(Task objective): Copy the data below line for line, without changing anything.

##### Supplied records #####

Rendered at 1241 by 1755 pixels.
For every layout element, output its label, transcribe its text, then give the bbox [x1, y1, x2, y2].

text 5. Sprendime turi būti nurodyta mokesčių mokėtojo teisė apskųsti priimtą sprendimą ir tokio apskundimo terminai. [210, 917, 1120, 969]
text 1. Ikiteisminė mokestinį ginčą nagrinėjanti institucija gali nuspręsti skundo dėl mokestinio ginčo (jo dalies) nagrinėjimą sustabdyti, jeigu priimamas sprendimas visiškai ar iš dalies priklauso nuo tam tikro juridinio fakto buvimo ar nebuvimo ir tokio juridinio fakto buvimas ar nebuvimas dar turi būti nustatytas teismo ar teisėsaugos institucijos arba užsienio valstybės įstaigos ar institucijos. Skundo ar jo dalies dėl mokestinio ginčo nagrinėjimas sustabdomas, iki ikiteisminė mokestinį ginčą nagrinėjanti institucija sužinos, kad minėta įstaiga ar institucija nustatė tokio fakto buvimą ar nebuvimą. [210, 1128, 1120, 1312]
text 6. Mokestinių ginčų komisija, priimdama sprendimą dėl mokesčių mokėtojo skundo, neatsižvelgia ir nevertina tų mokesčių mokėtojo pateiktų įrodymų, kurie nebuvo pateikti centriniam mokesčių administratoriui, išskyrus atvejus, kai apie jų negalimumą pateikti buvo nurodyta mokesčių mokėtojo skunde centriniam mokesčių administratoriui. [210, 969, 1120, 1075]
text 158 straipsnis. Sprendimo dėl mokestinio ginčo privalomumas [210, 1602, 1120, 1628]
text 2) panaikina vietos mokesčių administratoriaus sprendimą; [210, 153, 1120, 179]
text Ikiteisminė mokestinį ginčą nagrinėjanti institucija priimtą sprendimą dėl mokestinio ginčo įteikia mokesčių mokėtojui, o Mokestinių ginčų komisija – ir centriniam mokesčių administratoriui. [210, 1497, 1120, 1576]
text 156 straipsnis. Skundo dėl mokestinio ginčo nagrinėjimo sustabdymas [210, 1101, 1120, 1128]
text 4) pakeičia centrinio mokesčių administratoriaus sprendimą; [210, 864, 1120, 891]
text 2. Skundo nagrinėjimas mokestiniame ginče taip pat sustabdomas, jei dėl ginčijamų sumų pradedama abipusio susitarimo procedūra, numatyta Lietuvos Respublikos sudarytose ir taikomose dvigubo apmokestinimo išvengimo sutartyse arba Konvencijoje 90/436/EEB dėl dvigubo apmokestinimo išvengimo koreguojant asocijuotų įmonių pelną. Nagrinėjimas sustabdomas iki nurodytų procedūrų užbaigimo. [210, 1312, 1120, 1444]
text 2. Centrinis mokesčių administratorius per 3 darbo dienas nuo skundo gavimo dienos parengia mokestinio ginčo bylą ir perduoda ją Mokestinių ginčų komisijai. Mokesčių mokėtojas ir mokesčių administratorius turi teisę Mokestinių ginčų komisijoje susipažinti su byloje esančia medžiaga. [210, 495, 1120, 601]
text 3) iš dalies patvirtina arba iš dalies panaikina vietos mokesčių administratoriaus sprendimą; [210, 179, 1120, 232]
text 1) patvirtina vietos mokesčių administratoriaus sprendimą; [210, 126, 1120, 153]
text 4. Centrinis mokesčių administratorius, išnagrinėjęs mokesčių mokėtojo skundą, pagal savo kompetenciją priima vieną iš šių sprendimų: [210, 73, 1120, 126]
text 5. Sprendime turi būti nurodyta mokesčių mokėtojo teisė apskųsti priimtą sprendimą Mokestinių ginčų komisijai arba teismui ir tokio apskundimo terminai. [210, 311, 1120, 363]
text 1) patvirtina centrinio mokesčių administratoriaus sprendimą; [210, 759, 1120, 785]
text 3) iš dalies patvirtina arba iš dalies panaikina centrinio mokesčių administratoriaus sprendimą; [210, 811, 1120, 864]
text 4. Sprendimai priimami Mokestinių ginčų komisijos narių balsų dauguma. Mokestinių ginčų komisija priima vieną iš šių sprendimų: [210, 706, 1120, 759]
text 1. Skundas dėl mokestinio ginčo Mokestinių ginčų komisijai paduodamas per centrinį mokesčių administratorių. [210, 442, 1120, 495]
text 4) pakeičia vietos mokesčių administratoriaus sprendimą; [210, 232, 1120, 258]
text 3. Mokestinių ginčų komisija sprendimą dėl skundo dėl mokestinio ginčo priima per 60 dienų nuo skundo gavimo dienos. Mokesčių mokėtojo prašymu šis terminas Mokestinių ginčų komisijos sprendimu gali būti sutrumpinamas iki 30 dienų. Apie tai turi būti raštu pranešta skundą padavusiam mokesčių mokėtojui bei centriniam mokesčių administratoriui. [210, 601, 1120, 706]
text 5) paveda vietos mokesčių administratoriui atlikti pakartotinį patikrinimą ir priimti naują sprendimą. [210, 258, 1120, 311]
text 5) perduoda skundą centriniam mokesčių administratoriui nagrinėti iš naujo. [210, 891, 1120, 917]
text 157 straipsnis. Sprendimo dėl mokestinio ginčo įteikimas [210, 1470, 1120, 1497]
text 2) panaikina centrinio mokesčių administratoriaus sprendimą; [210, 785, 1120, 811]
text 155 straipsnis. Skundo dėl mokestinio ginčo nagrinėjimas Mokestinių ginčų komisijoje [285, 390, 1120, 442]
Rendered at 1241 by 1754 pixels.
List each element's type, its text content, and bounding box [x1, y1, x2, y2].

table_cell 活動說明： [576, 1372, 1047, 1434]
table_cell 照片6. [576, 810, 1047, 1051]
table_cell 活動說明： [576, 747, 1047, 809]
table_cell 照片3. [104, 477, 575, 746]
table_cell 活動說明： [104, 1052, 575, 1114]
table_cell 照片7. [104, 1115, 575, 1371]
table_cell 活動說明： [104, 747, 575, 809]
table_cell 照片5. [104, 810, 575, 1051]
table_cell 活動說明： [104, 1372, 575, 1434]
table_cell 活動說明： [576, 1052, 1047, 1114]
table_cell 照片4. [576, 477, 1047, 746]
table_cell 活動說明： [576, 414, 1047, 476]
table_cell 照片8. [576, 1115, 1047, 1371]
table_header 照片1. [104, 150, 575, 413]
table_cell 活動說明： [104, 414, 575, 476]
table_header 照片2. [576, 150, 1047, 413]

#####

(Solution to the exercise):
Rendered at 1241 by 1755 pixels.
For every layout element, output its label, transcribe its text, then give the bbox [x1, y1, x2, y2].

text 5. Sprendime turi būti nurodyta mokesčių mokėtojo teisė apskųsti priimtą sprendimą ir tokio apskundimo terminai. [210, 917, 1120, 969]
text 1. Ikiteisminė mokestinį ginčą nagrinėjanti institucija gali nuspręsti skundo dėl mokestinio ginčo (jo dalies) nagrinėjimą sustabdyti, jeigu priimamas sprendimas visiškai ar iš dalies priklauso nuo tam tikro juridinio fakto buvimo ar nebuvimo ir tokio juridinio fakto buvimas ar nebuvimas dar turi būti nustatytas teismo ar teisėsaugos institucijos arba užsienio valstybės įstaigos ar institucijos. Skundo ar jo dalies dėl mokestinio ginčo nagrinėjimas sustabdomas, iki ikiteisminė mokestinį ginčą nagrinėjanti institucija sužinos, kad minėta įstaiga ar institucija nustatė tokio fakto buvimą ar nebuvimą. [210, 1128, 1120, 1312]
text 6. Mokestinių ginčų komisija, priimdama sprendimą dėl mokesčių mokėtojo skundo, neatsižvelgia ir nevertina tų mokesčių mokėtojo pateiktų įrodymų, kurie nebuvo pateikti centriniam mokesčių administratoriui, išskyrus atvejus, kai apie jų negalimumą pateikti buvo nurodyta mokesčių mokėtojo skunde centriniam mokesčių administratoriui. [210, 969, 1120, 1075]
text 158 straipsnis. Sprendimo dėl mokestinio ginčo privalomumas [210, 1602, 1120, 1628]
text 2) panaikina vietos mokesčių administratoriaus sprendimą; [210, 153, 1120, 179]
text Ikiteisminė mokestinį ginčą nagrinėjanti institucija priimtą sprendimą dėl mokestinio ginčo įteikia mokesčių mokėtojui, o Mokestinių ginčų komisija – ir centriniam mokesčių administratoriui. [210, 1497, 1120, 1576]
text 156 straipsnis. Skundo dėl mokestinio ginčo nagrinėjimo sustabdymas [210, 1101, 1120, 1128]
text 4) pakeičia centrinio mokesčių administratoriaus sprendimą; [210, 864, 1120, 891]
text 2. Skundo nagrinėjimas mokestiniame ginče taip pat sustabdomas, jei dėl ginčijamų sumų pradedama abipusio susitarimo procedūra, numatyta Lietuvos Respublikos sudarytose ir taikomose dvigubo apmokestinimo išvengimo sutartyse arba Konvencijoje 90/436/EEB dėl dvigubo apmokestinimo išvengimo koreguojant asocijuotų įmonių pelną. Nagrinėjimas sustabdomas iki nurodytų procedūrų užbaigimo. [210, 1312, 1120, 1444]
text 2. Centrinis mokesčių administratorius per 3 darbo dienas nuo skundo gavimo dienos parengia mokestinio ginčo bylą ir perduoda ją Mokestinių ginčų komisijai. Mokesčių mokėtojas ir mokesčių administratorius turi teisę Mokestinių ginčų komisijoje susipažinti su byloje esančia medžiaga. [210, 495, 1120, 601]
text 3) iš dalies patvirtina arba iš dalies panaikina vietos mokesčių administratoriaus sprendimą; [210, 179, 1120, 232]
text 1) patvirtina vietos mokesčių administratoriaus sprendimą; [210, 126, 1120, 153]
text 4. Centrinis mokesčių administratorius, išnagrinėjęs mokesčių mokėtojo skundą, pagal savo kompetenciją priima vieną iš šių sprendimų: [210, 73, 1120, 126]
text 5. Sprendime turi būti nurodyta mokesčių mokėtojo teisė apskųsti priimtą sprendimą Mokestinių ginčų komisijai arba teismui ir tokio apskundimo terminai. [210, 311, 1120, 363]
text 1) patvirtina centrinio mokesčių administratoriaus sprendimą; [210, 759, 1120, 785]
text 3) iš dalies patvirtina arba iš dalies panaikina centrinio mokesčių administratoriaus sprendimą; [210, 811, 1120, 864]
text 4. Sprendimai priimami Mokestinių ginčų komisijos narių balsų dauguma. Mokestinių ginčų komisija priima vieną iš šių sprendimų: [210, 706, 1120, 759]
text 1. Skundas dėl mokestinio ginčo Mokestinių ginčų komisijai paduodamas per centrinį mokesčių administratorių. [210, 442, 1120, 495]
text 4) pakeičia vietos mokesčių administratoriaus sprendimą; [210, 232, 1120, 258]
text 3. Mokestinių ginčų komisija sprendimą dėl skundo dėl mokestinio ginčo priima per 60 dienų nuo skundo gavimo dienos. Mokesčių mokėtojo prašymu šis terminas Mokestinių ginčų komisijos sprendimu gali būti sutrumpinamas iki 30 dienų. Apie tai turi būti raštu pranešta skundą padavusiam mokesčių mokėtojui bei centriniam mokesčių administratoriui. [210, 601, 1120, 706]
text 5) paveda vietos mokesčių administratoriui atlikti pakartotinį patikrinimą ir priimti naują sprendimą. [210, 258, 1120, 311]
text 5) perduoda skundą centriniam mokesčių administratoriui nagrinėti iš naujo. [210, 891, 1120, 917]
text 157 straipsnis. Sprendimo dėl mokestinio ginčo įteikimas [210, 1470, 1120, 1497]
text 2) panaikina centrinio mokesčių administratoriaus sprendimą; [210, 785, 1120, 811]
text 155 straipsnis. Skundo dėl mokestinio ginčo nagrinėjimas Mokestinių ginčų komisijoje [285, 390, 1120, 442]
Rendered at 1241 by 1754 pixels.
List each element's type, its text content, and bounding box [x1, y1, x2, y2].

table_cell 活動說明： [576, 1372, 1047, 1434]
table_cell 照片6. [576, 810, 1047, 1051]
table_cell 活動說明： [576, 747, 1047, 809]
table_cell 照片3. [104, 477, 575, 746]
table_cell 活動說明： [104, 1052, 575, 1114]
table_cell 照片7. [104, 1115, 575, 1371]
table_cell 活動說明： [104, 747, 575, 809]
table_cell 照片5. [104, 810, 575, 1051]
table_cell 活動說明： [104, 1372, 575, 1434]
table_cell 活動說明： [576, 1052, 1047, 1114]
table_cell 照片4. [576, 477, 1047, 746]
table_cell 活動說明： [576, 414, 1047, 476]
table_cell 照片8. [576, 1115, 1047, 1371]
table_header 照片1. [104, 150, 575, 413]
table_cell 活動說明： [104, 414, 575, 476]
table_header 照片2. [576, 150, 1047, 413]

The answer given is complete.